Tardiye Nedir? Ve Örnekleri

Eylül 23, 2024 - Okuma süresi: 6 dakika

Tardiye Nedir?

Tardiye, kökeni Arapçaya dayanan bir terimdir ve dilimize de bu kökten geçmiştir. Divan Edebiyatı’nda yer alan nazım şekillerinden biri olan tardiye, muhammes nazım biçiminin özel bir versiyonudur. Şekil ve konu açısından kendine has özellikleri ile muhammesten ayrılmaktadır.

Tardiye’nin Diğer İsimleri

Tardiye, bazen “tard u rekib” olarak da adlandırılmaktadır. Eski dönem mesnevilerinde, şairler eserlerindeki tekdüzeliği aşmak amacıyla olayların kahramanlarının ağızlarından zaman zaman murabba veya gazel gibi manzumeler kaleme almışlardır. Bu tür manzumelere de tardiye denilmektedir.

Yazılı Talimat> Tardiye hakkındaki metinden "Eylül 23, 2024" ile "ile muhammesten ayrılmaktadır." arasındaki kısmı, bu iki ifade de dâhil olmak üzere aynen yazın.

Veri Kayıtları>
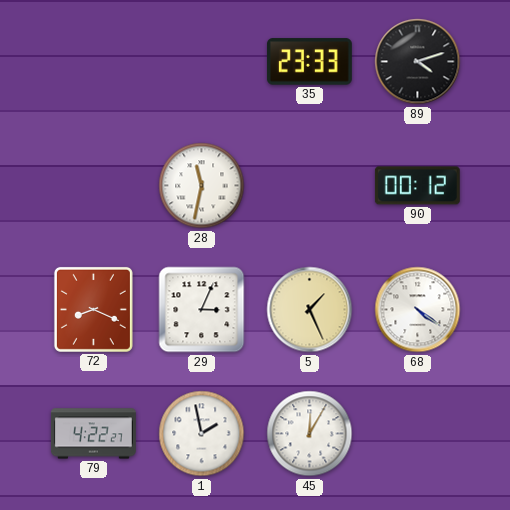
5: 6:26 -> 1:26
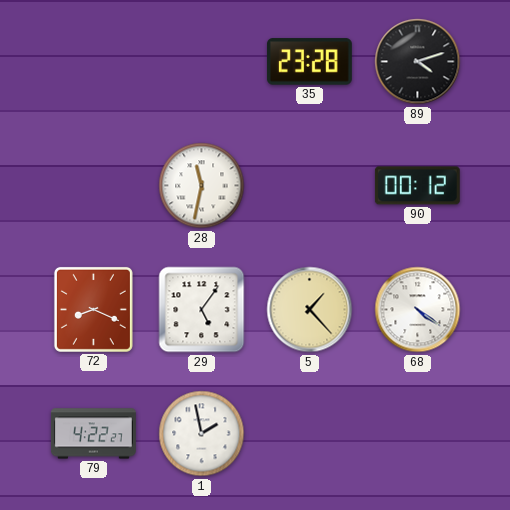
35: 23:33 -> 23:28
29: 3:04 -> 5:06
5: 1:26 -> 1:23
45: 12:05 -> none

Alıştırma Sonucu>
Eylül 23, 2024 - Okuma süresi: 6 dakika

Tardiye Nedir?

Tardiye, kökeni Arapçaya dayanan bir terimdir ve dilimize de bu kökten geçmiştir. Divan Edebiyatı’nda yer alan nazım şekillerinden biri olan tardiye, muhammes nazım biçiminin özel bir versiyonudur. Şekil ve konu açısından kendine has özellikleri ile muhammesten ayrılmaktadır.